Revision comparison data
══════

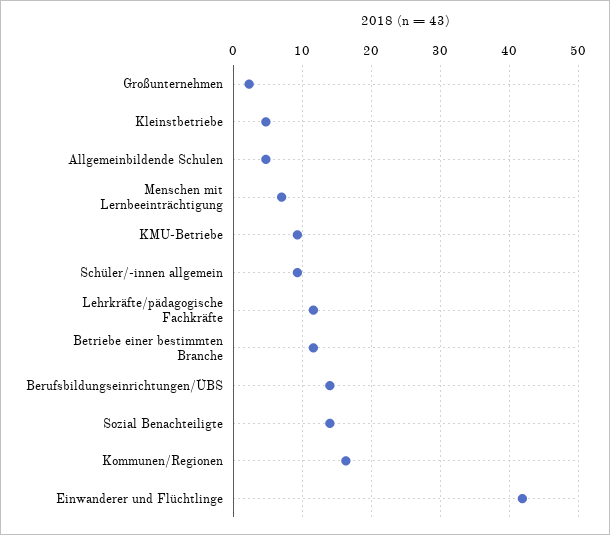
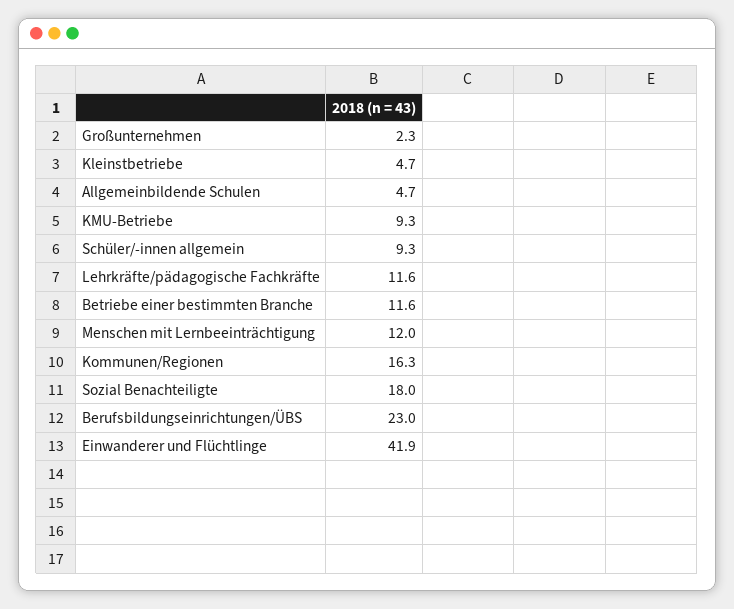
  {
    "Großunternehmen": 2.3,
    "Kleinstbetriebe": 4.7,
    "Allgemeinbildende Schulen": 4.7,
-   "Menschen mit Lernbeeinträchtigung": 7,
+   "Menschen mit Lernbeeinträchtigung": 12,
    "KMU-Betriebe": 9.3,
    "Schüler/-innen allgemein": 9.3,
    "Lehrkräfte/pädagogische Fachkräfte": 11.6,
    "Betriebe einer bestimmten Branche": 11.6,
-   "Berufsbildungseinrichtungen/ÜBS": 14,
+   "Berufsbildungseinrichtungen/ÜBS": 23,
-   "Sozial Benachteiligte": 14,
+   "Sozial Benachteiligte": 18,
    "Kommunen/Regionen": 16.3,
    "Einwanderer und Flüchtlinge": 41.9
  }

══════

== WORK ITEM ==
Without the pictures, return the records above exactly as written.

== TASK OUTPUT ==
  {
    "Großunternehmen": 2.3,
    "Kleinstbetriebe": 4.7,
    "Allgemeinbildende Schulen": 4.7,
-   "Menschen mit Lernbeeinträchtigung": 7,
+   "Menschen mit Lernbeeinträchtigung": 12,
    "KMU-Betriebe": 9.3,
    "Schüler/-innen allgemein": 9.3,
    "Lehrkräfte/pädagogische Fachkräfte": 11.6,
    "Betriebe einer bestimmten Branche": 11.6,
-   "Berufsbildungseinrichtungen/ÜBS": 14,
+   "Berufsbildungseinrichtungen/ÜBS": 23,
-   "Sozial Benachteiligte": 14,
+   "Sozial Benachteiligte": 18,
    "Kommunen/Regionen": 16.3,
    "Einwanderer und Flüchtlinge": 41.9
  }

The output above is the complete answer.